◆ **Reading text**:
★ ★ ★ ★ ★ ★ ★

书名：Python Machine Learning Cookbook（Second Edition）
作者名：Giuseppe Ciaburro Prateek Joshi
本章字数：299字
更新时间：2025-04-04 14:38:11

How to do it...

Let's see how to estimate traffic:

Let's see how to build an SVM regressor. We will use traffic.py that's already provided to you as a reference. Create a new Python file, and add the following lines:

# SVM regressor to estimate traffic 
 
import numpy as np 
from sklearn import preprocessing 
from sklearn.svm import SVR 
 
input_file = 'traffic_data.txt' 
 
# Reading the data 
X = [] 
count = 0 
with open(input_file, 'r') as f: 
    for line in f.readlines(): 
        data = line[:-1].split(',') 
        X.append(data) 
 
X = np.array(X)

We loaded all the input data into X.

Let's encode this data:

# Convert string data to numerical data 
label_encoder = []  
X_encoded = np.empty(X.shape) 
for i,item in enumerate(X[0]): 
    if item.isdigit(): 
        X_encoded[:, i] = X[:, i] 
    else: 
        label_encoder.append(preprocessing.LabelEncoder()) 
        X_encoded[:, i] = label_encoder[-1].fit_transform(X[:, i]) 
 
X = X_encoded[:, :-1].astype(int) 
y = X_encoded[:, -1].astype(int)

★ ★ ★ ★ ★ ★ ★

◆ **Provided data**:
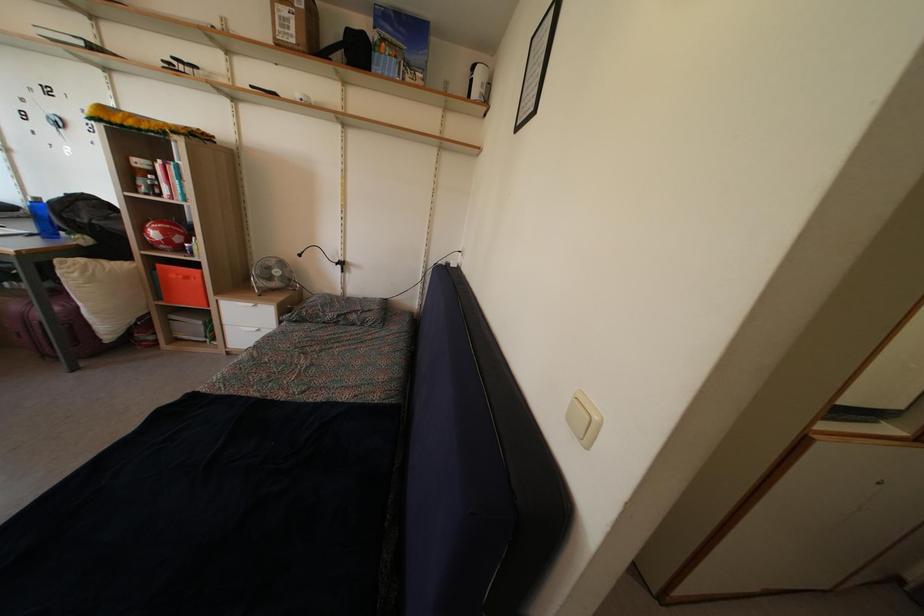
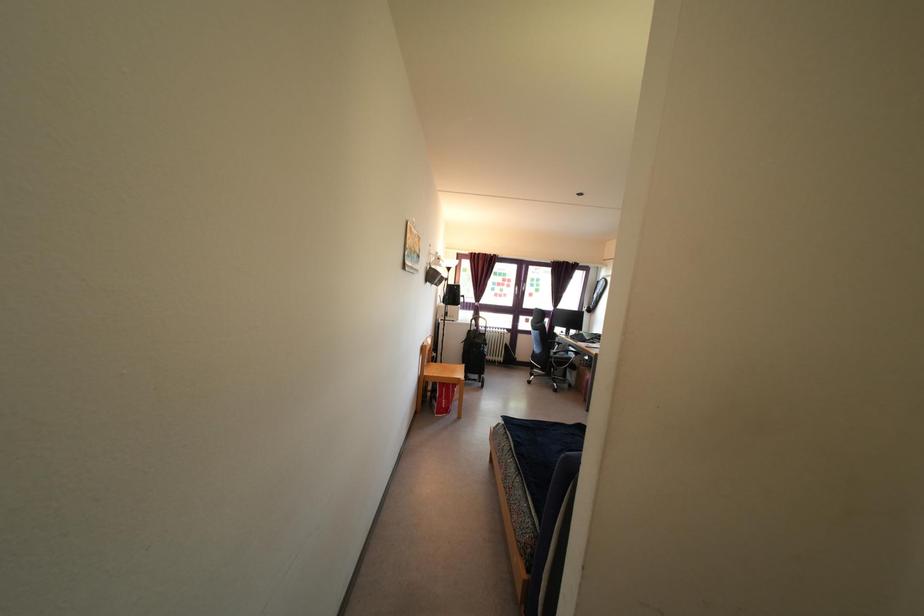
Question: Based on the continuous images, in which direction is the camera rotating? Reply with the corresponding letter.

Choices:
 (A) Left
 (B) Right
 (C) Up
 (D) Down

Answer: (A)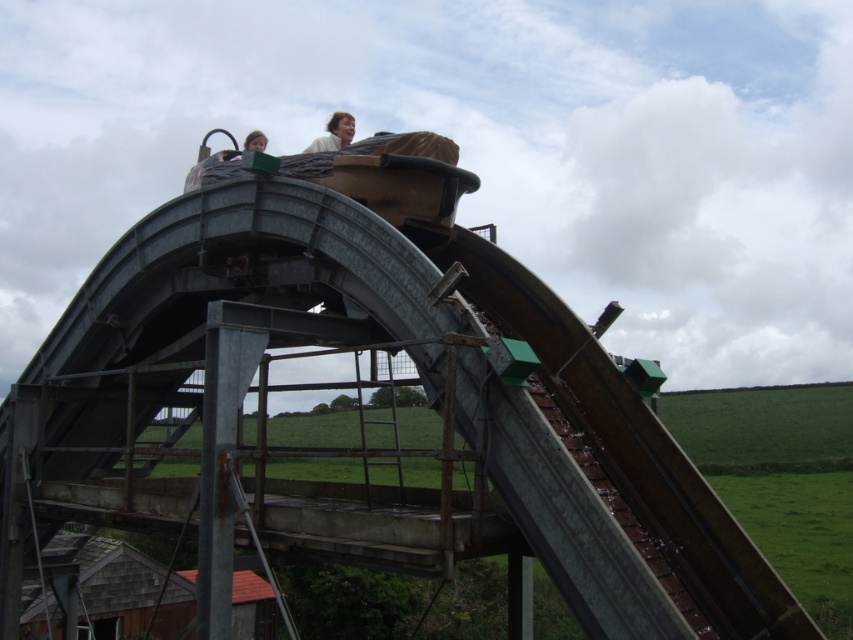
You are a maintenance worker standing at point (341,112). You need to reach the other worker who is 74.09 meters away. The structure is made of rusted metal and has a curved arch design. Can you safely walk across the structure to reach them?

The two workers are 74.09 meters apart. Since the structure is made of rusted metal and has a curved arch design, it might not be safe to walk across due to potential instability from rust and the challenging curvature of the path.

You are a safety inspector evaluating the industrial structure. You notice two items at the upper center of the image. Which item takes up more space, the light brown hair at upper center or the matte black helmet at upper center?

The matte black helmet at upper center takes up more space than the light brown hair at upper center.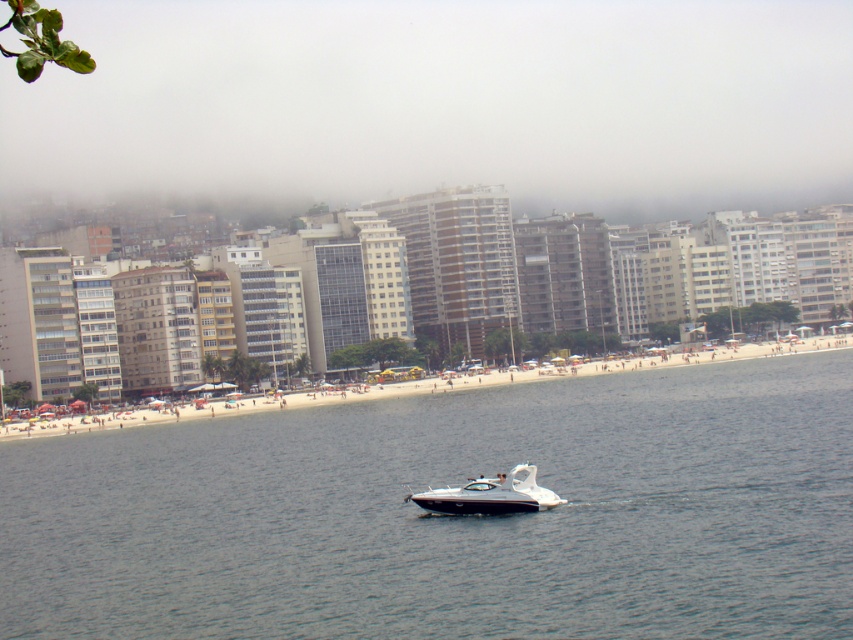
Is clear blue water at center below white sand beach at center?

Indeed, clear blue water at center is positioned under white sand beach at center.

Is point (369, 545) less distant than point (752, 355)?

Yes, point (369, 545) is in front of point (752, 355).

Locate an element on the screen. The image size is (853, 640). clear blue water at center is located at coordinates (451, 516).

Can you confirm if clear blue water at center is positioned above white glossy speedboat at center?

Actually, clear blue water at center is below white glossy speedboat at center.

Is clear blue water at center to the right of white glossy speedboat at center from the viewer's perspective?

Incorrect, clear blue water at center is not on the right side of white glossy speedboat at center.

You are a GUI agent. You are given a task and a screenshot of the screen. Output one action in this format:
    pyautogui.click(x=<x>, y=<y>)
    Task: Click on the clear blue water at center
    Image resolution: width=853 pixels, height=640 pixels.
    Given the screenshot: What is the action you would take?
    pyautogui.click(x=451, y=516)

Is white sand beach at center above white glossy speedboat at center?

Yes.

Which is behind, point (189, 419) or point (489, 477)?

Point (189, 419)

Where is `white sand beach at center`? white sand beach at center is located at coordinates (525, 378).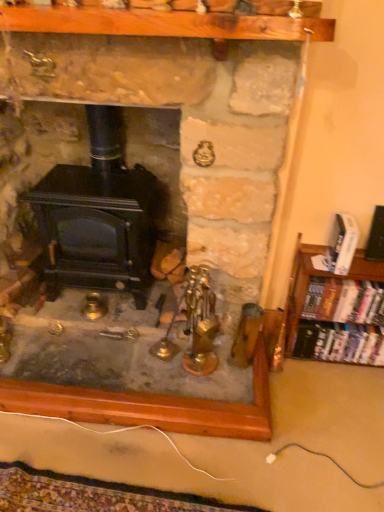
Question: From the image's perspective, is black matte wood burning stove at center above or below white glossy book at right, acting as the 1th book starting from the top?

Choices:
 (A) above
 (B) below

Answer: (A)

Question: In the image, is black matte wood burning stove at center positioned in front of or behind white glossy book at right, the third book from the bottom?

Choices:
 (A) front
 (B) behind

Answer: (B)

Question: Estimate the real-world distances between objects in this image. Which object is farther from the black matte wood burning stove at center?

Choices:
 (A) white glossy book at right, acting as the 1th book starting from the top
 (B) hardcover books at right, which ranks as the third book in top-to-bottom order
 (C) hardcover books at right, the 2th book in the top-to-bottom sequence

Answer: (B)

Question: Which of these objects is positioned farthest from the hardcover books at right, which ranks as the third book in top-to-bottom order?

Choices:
 (A) black matte wood burning stove at center
 (B) hardcover books at right, the 2th book in the top-to-bottom sequence
 (C) white glossy book at right, acting as the 1th book starting from the top

Answer: (A)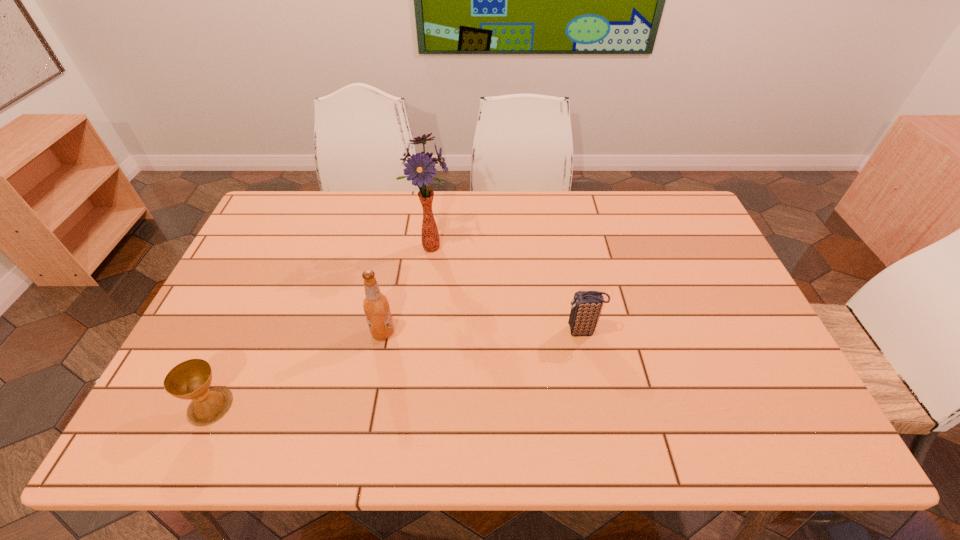
Locate an element on the screen. This screenshot has width=960, height=540. free space between the third shortest object and the third tallest object is located at coordinates (483, 332).

The height and width of the screenshot is (540, 960). What are the coordinates of `blank region between the beer bottle and the third tallest object` in the screenshot? It's located at (483, 332).

Identify the location of the third closest object to the rightmost object. Image resolution: width=960 pixels, height=540 pixels. (191, 379).

At what (x,y) coordinates should I click in order to perform the action: click on object that is the third closest to the clutch bag. Please return your answer as a coordinate pair (x, y). This screenshot has height=540, width=960. Looking at the image, I should click on (191, 379).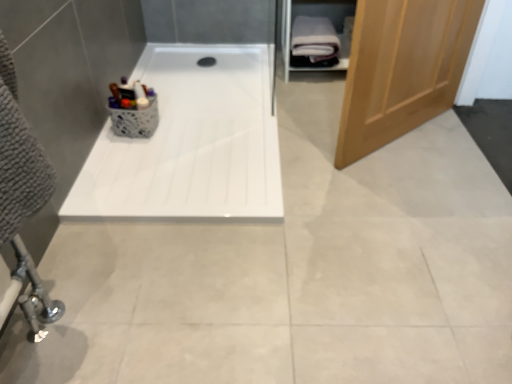
Question: From a real-world perspective, is white soft towel at upper right positioned under white glossy bathtub at center based on gravity?

Choices:
 (A) yes
 (B) no

Answer: (B)

Question: Does white soft towel at upper right turn towards white glossy bathtub at center?

Choices:
 (A) no
 (B) yes

Answer: (A)

Question: From the image's perspective, would you say white soft towel at upper right is shown under white glossy bathtub at center?

Choices:
 (A) yes
 (B) no

Answer: (B)

Question: Can you confirm if white soft towel at upper right is wider than white glossy bathtub at center?

Choices:
 (A) yes
 (B) no

Answer: (B)

Question: Does white soft towel at upper right come in front of white glossy bathtub at center?

Choices:
 (A) yes
 (B) no

Answer: (B)

Question: Which is correct: white soft towel at upper right is inside light brown wooden door at right, or outside of it?

Choices:
 (A) outside
 (B) inside

Answer: (A)

Question: In the image, is white soft towel at upper right positioned in front of or behind light brown wooden door at right?

Choices:
 (A) front
 (B) behind

Answer: (B)

Question: Does point (310, 56) appear closer or farther from the camera than point (441, 39)?

Choices:
 (A) closer
 (B) farther

Answer: (B)

Question: Visually, is white soft towel at upper right positioned to the left or to the right of light brown wooden door at right?

Choices:
 (A) right
 (B) left

Answer: (B)

Question: From the image's perspective, is white soft towel at upper right located above or below white glossy bathtub at center?

Choices:
 (A) above
 (B) below

Answer: (A)

Question: In terms of size, does white soft towel at upper right appear bigger or smaller than white glossy bathtub at center?

Choices:
 (A) big
 (B) small

Answer: (B)

Question: In terms of height, does white soft towel at upper right look taller or shorter compared to white glossy bathtub at center?

Choices:
 (A) tall
 (B) short

Answer: (A)

Question: Considering the positions of white soft towel at upper right and white glossy bathtub at center in the image, is white soft towel at upper right wider or thinner than white glossy bathtub at center?

Choices:
 (A) thin
 (B) wide

Answer: (A)

Question: Is point (105, 130) positioned closer to the camera than point (458, 21)?

Choices:
 (A) farther
 (B) closer

Answer: (A)

Question: In the image, is white glossy bathtub at center on the left side or the right side of light brown wooden door at right?

Choices:
 (A) right
 (B) left

Answer: (B)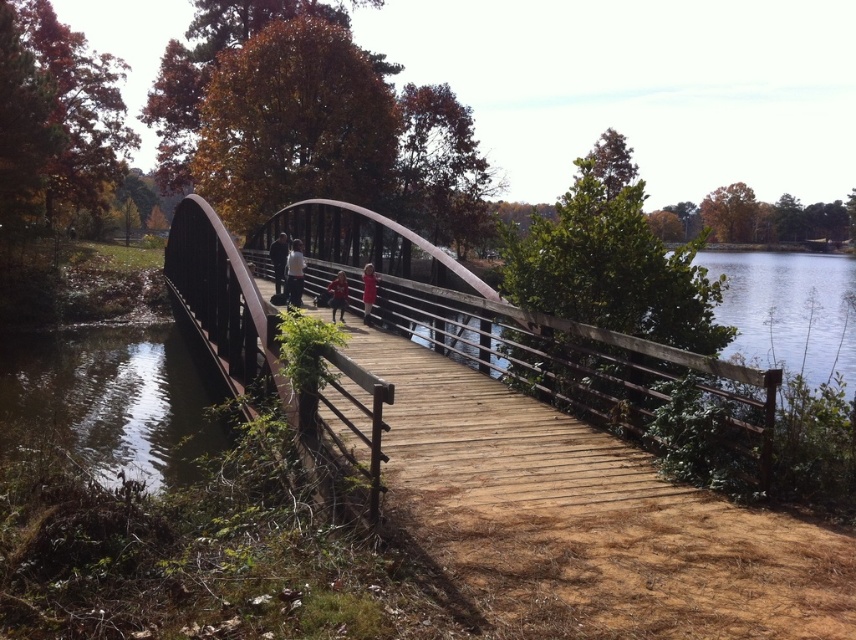
Question: Which point is closer to the camera?

Choices:
 (A) (587, 454)
 (B) (637, 380)

Answer: (A)

Question: Does wooden bridge at center appear on the left side of rusty metal bridge at center?

Choices:
 (A) yes
 (B) no

Answer: (B)

Question: Is wooden bridge at center smaller than rusty metal bridge at center?

Choices:
 (A) yes
 (B) no

Answer: (A)

Question: Which of the following is the farthest from the observer?

Choices:
 (A) (533, 417)
 (B) (485, 307)

Answer: (B)

Question: In this image, where is wooden bridge at center located relative to rusty metal bridge at center?

Choices:
 (A) left
 (B) right

Answer: (B)

Question: Among these points, which one is farthest from the camera?

Choices:
 (A) (545, 467)
 (B) (635, 406)

Answer: (B)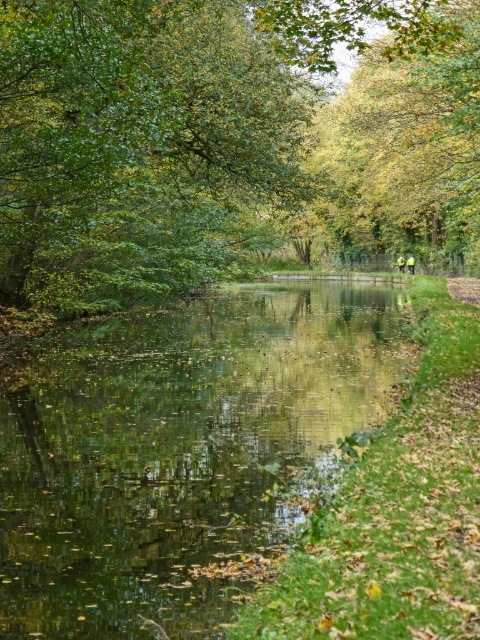
Question: Does green leafy tree at center have a smaller size compared to green reflective water at center?

Choices:
 (A) yes
 (B) no

Answer: (B)

Question: Is green leafy tree at center behind green reflective water at center?

Choices:
 (A) no
 (B) yes

Answer: (B)

Question: Which object is farther from the camera taking this photo?

Choices:
 (A) green reflective water at center
 (B) green leafy tree at center

Answer: (B)

Question: Where is green leafy tree at center located in relation to green reflective water at center in the image?

Choices:
 (A) right
 (B) left

Answer: (A)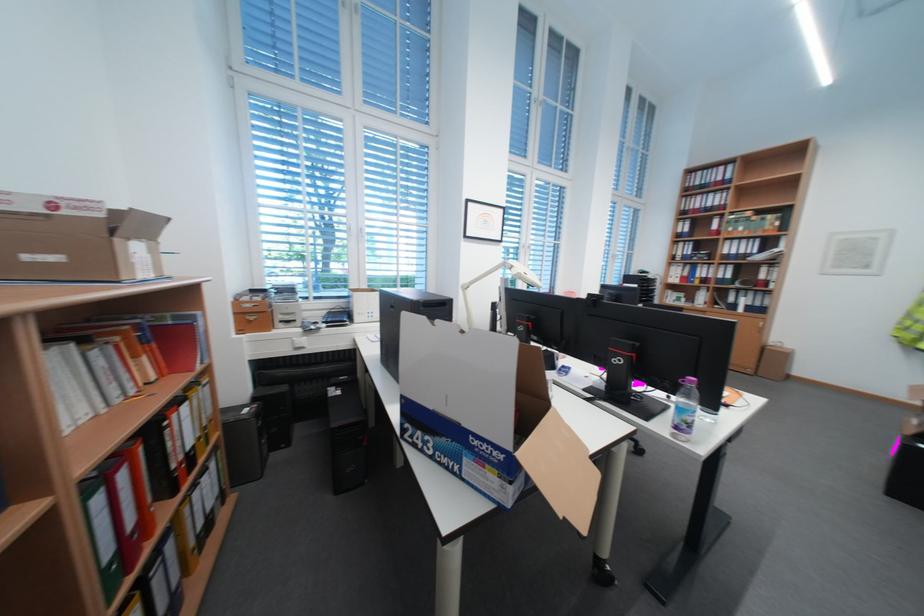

★ ★ ★ ★ ★ ★ ★

◆ **Exercise description**:
In the traffic estimation recipe, which file name is assigned to `input_file`?

◆ **Answer box**:
traffic_data.txt